Monitoring Methods Sleep respiratory monitoring involves observing the functions of the patient's central nervous, respiratory, and cardiovascular systems during sleep, as well as the outcomes of sleep-related breathing disorders, to provide a basis for diagnosis. Standard polysomnography should record the following variables throughout the night: electroencephalogram (EEG), electromyogram (EMG), electrocardiogram (ECG), ventilation, thoracoabdominal respiratory movements, and the results of respiratory disturbances. Direct monitoring of ventilation requires the use of a mouthpiece or mask to collect exhaled air, but patients often find this uncomfortable, and it may disrupt natural sleep. Indirect monitoring of ventilation includes both qualitative and semi-quantitative methods. Qualitative methods may involve using thermistors or rapid CO₂ analyzers to monitor respiratory gases through the nose and mouth. Semi-quantitative methods can employ magnetometers or respiratory inductive plethysmography. Thoracoabdominal respiratory movements can be monitored using diaphragmatic electromyography, transdiaphragmatic pressure measurement, or respiratory inductive plethysmography. Monitoring the outcomes of respiratory disturbances primarily involves direct or indirect measurement of arterial blood oxygen partial pressure, CO₂ partial pressure, and oxygen saturation.

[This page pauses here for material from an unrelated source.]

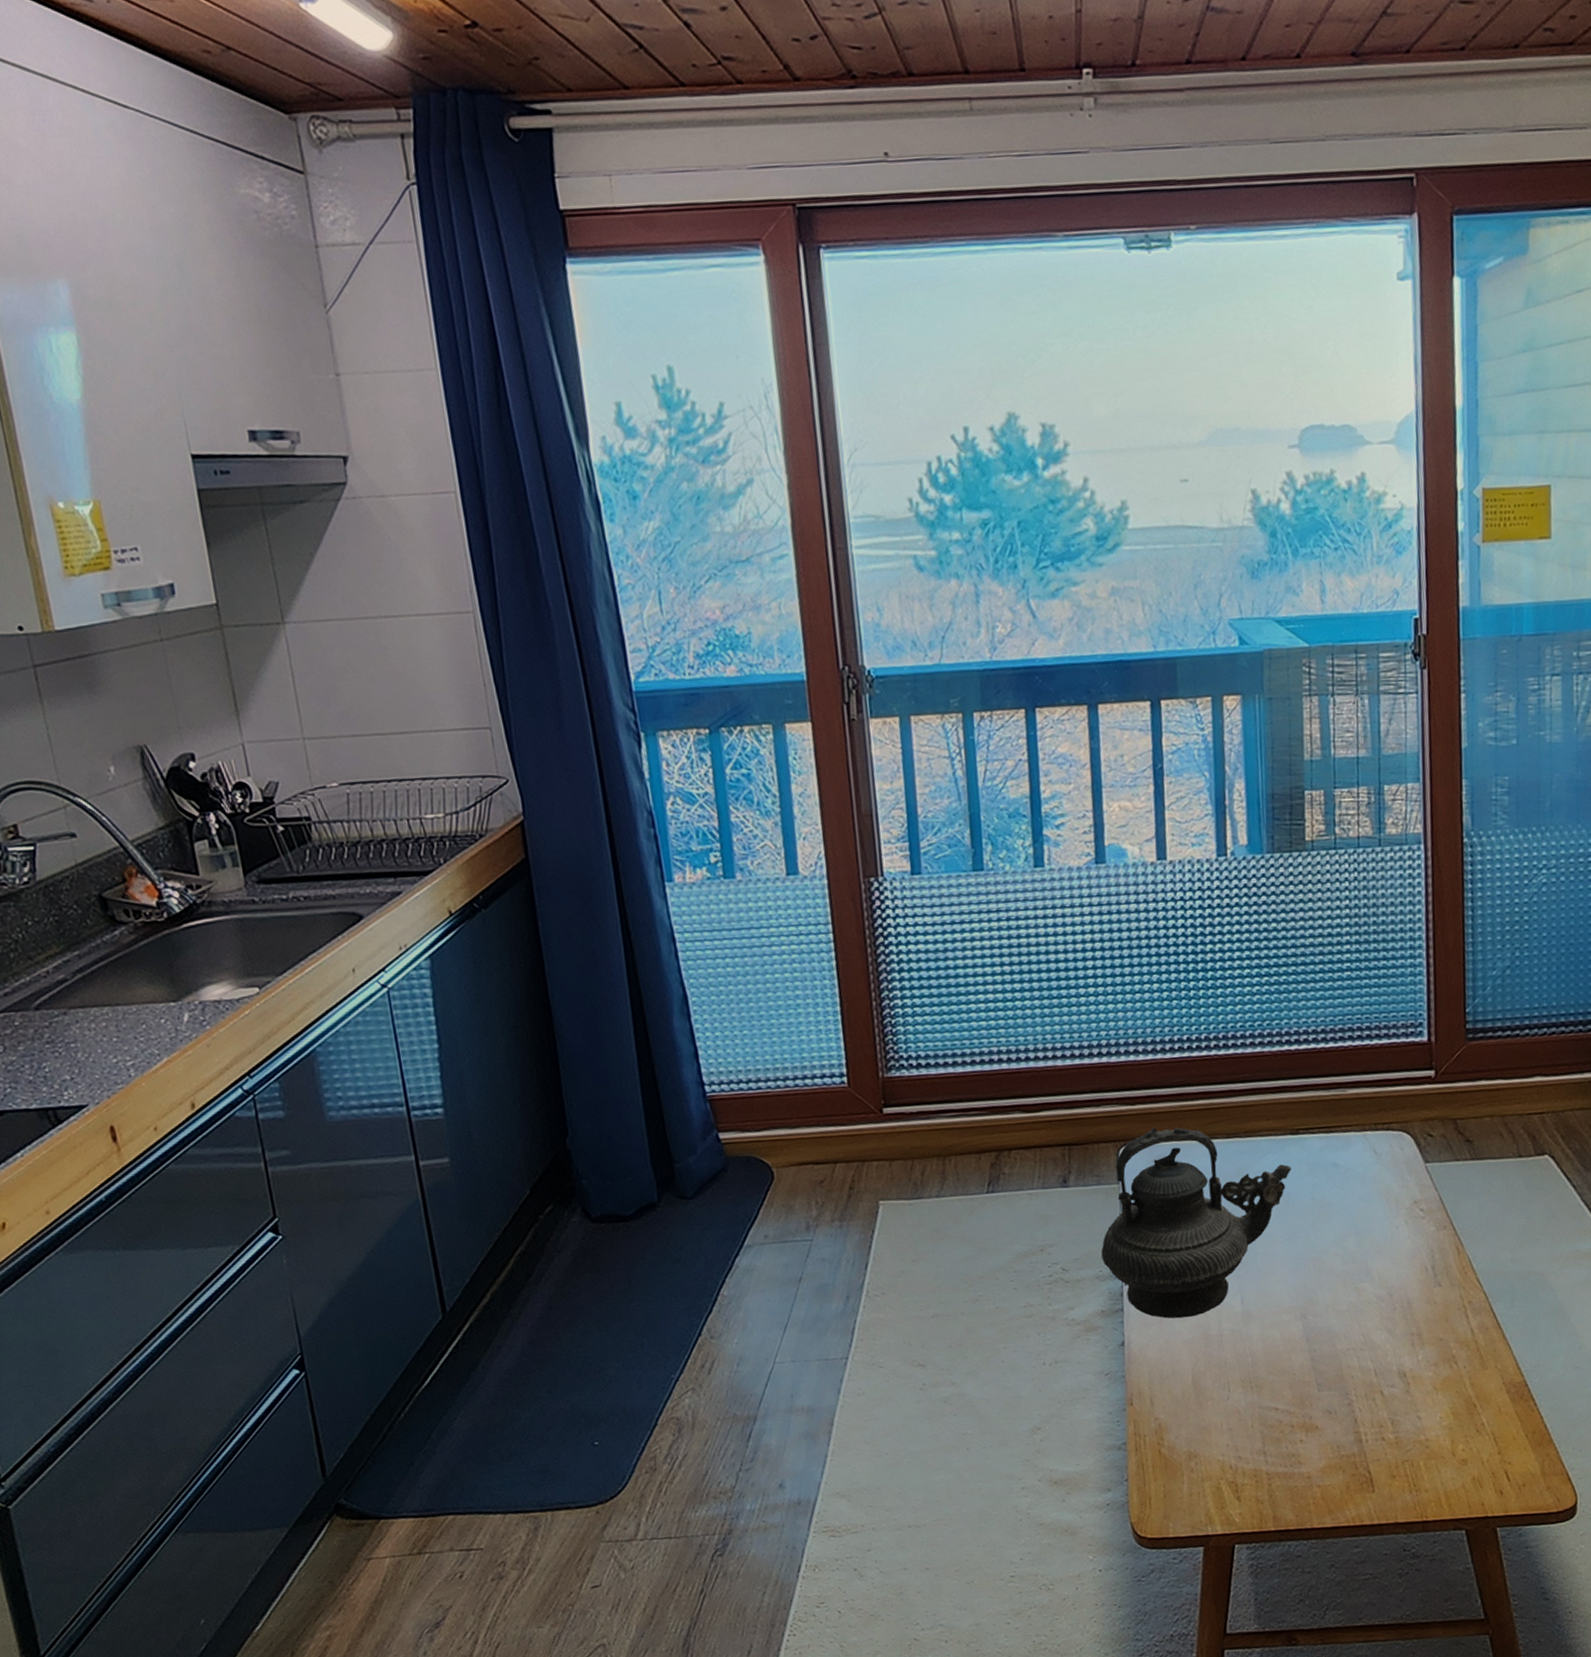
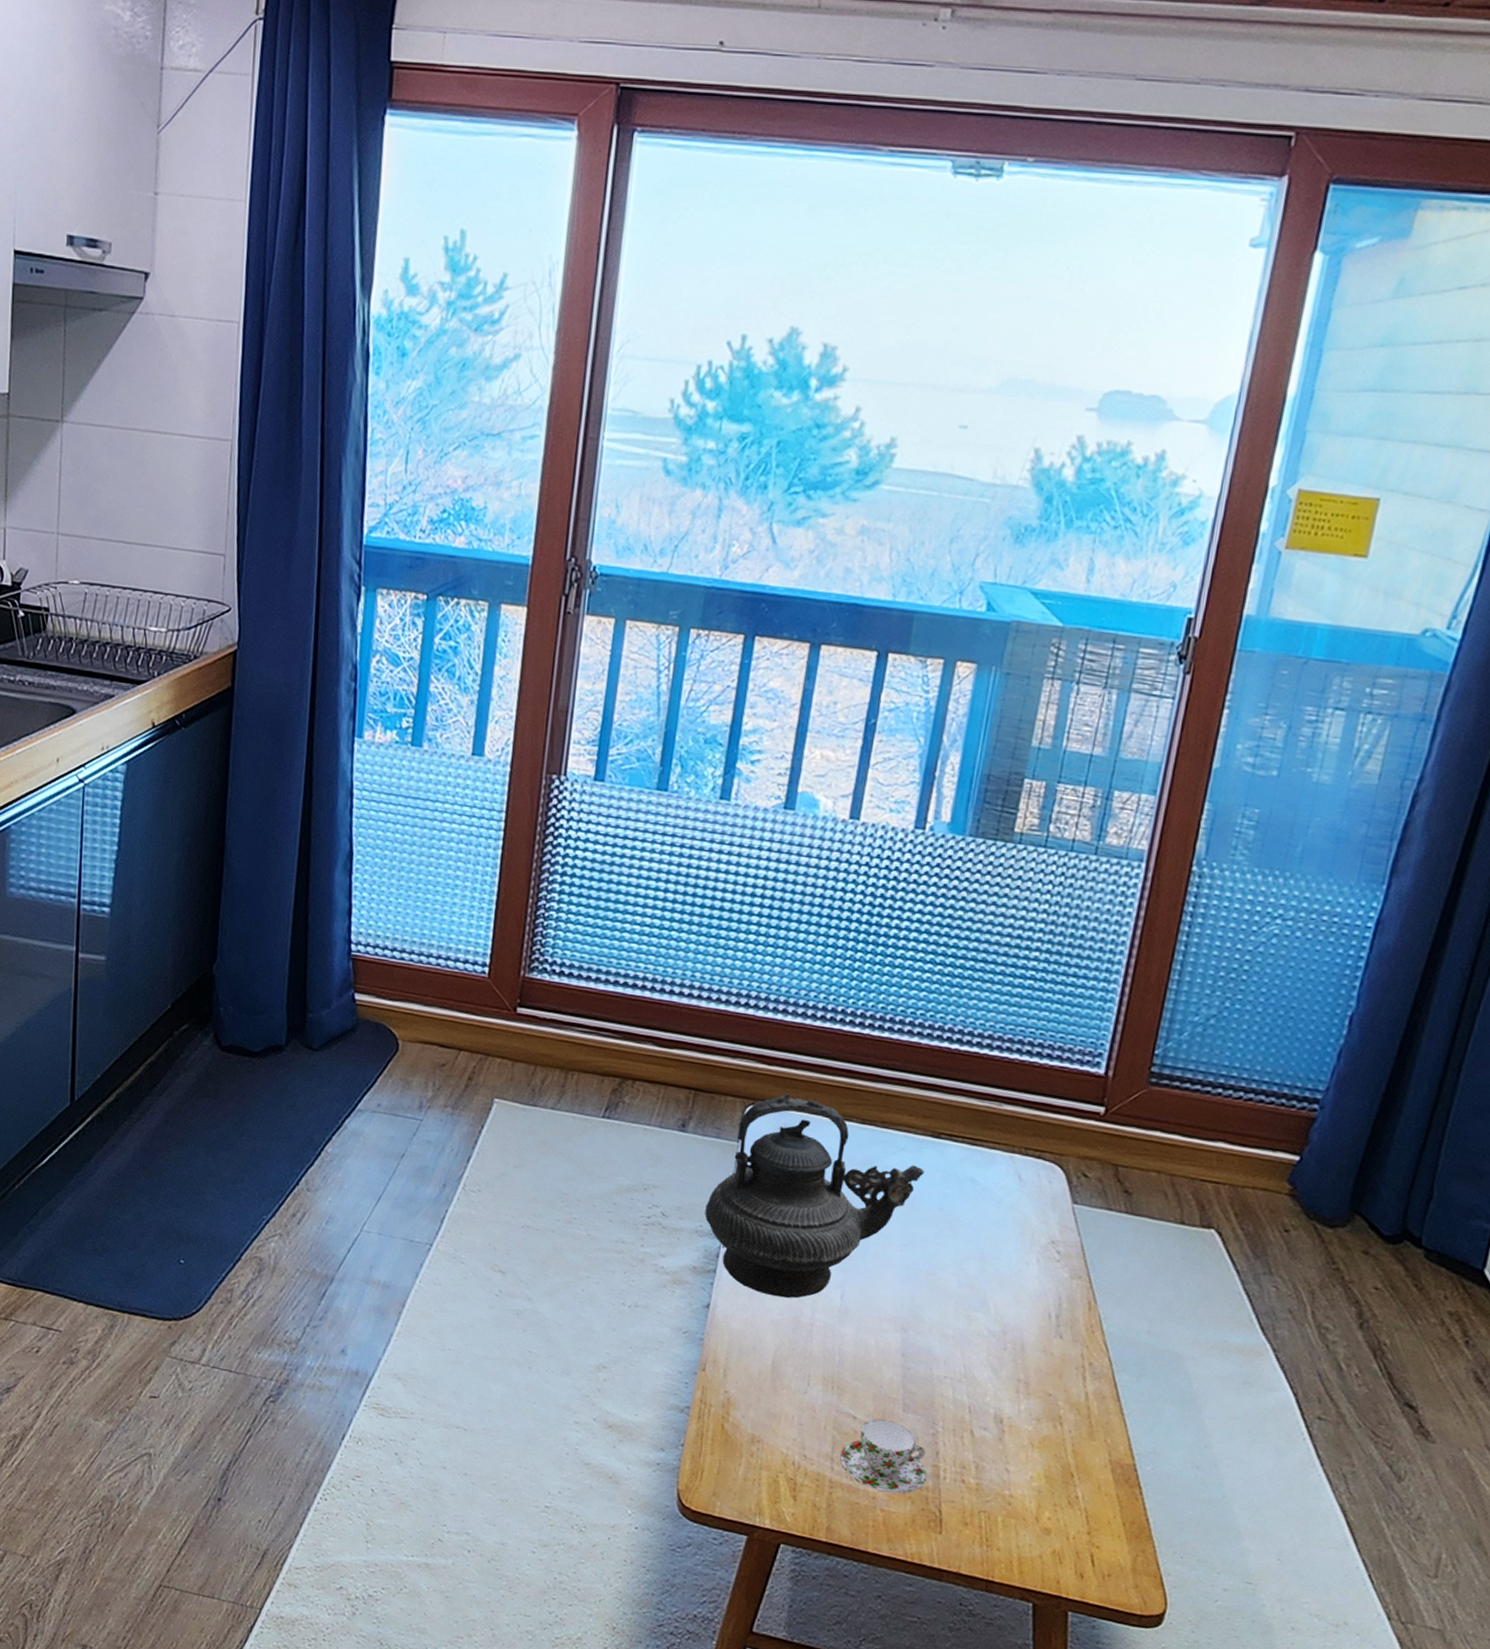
teacup: none [1271,1402,1352,1470] -> present [840,1419,927,1495]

bubble_chart Treatment Measures

(1) General Measures ① Weight Loss In obese individuals, abnormal deposition of fat around the airway leads to narrowing of the lumen and increased compliance, making the airway prone to collapse during inhalation. Additionally, this is often accompanied by reduced functional residual capacity and tidal volume, which can cause ventilation/perfusion mismatch and hypoxemia. Significant improvement is often achieved after weight loss, though some patients find it difficult to adhere to long-term weight management. ② Oxygen Therapy For patients with hypoxemia, low-concentration oxygen therapy may be considered to maintain PaO₂ at 8–10 kPa (60–75 mmHg). Besides improving apnea duration and oxygen saturation, this can also prevent complications such as bradycardia, pulmonary arterial hypertension, and cor pulmonale caused by sleep apnea. ③ Alcohol Abstinence and Avoidance of Sedatives Alcohol and sedatives can reduce the activity of muscles around the airway, including the genioglossus, thereby triggering sleep apnea. Therefore, avoiding alcohol and sedatives before bedtime can aid in the treatment of sleep apnea.

(2) Special Measures

(1) Treatment of OSAS ① Nasal Continuous Positive Airway Pressure (CPAP) CPAP helps maintain airway dilation and effectively prevents sleep apnea. ② Relief of Mechanical Airway Obstruction In cases of tonsillar or adenoid hypertrophy, surgical removal can yield favorable results. Uvulopalatopharyngoplasty (UPPP) is particularly effective for sleep apnea caused by nasopharyngeal obstruction. ③ Tracheostomy Tracheostomy bypasses airway collapse, but it is often poorly accepted by patients, and once performed, decannulation is difficult.

(2) Treatment of CSAS Respiratory stimulants such as theophylline, acetazolamide, and progesterone may be administered, though reported efficacy varies. In severe cases of CSAS where drug therapy is ineffective, tracheostomy and nocturnal mechanical ventilation may be considered.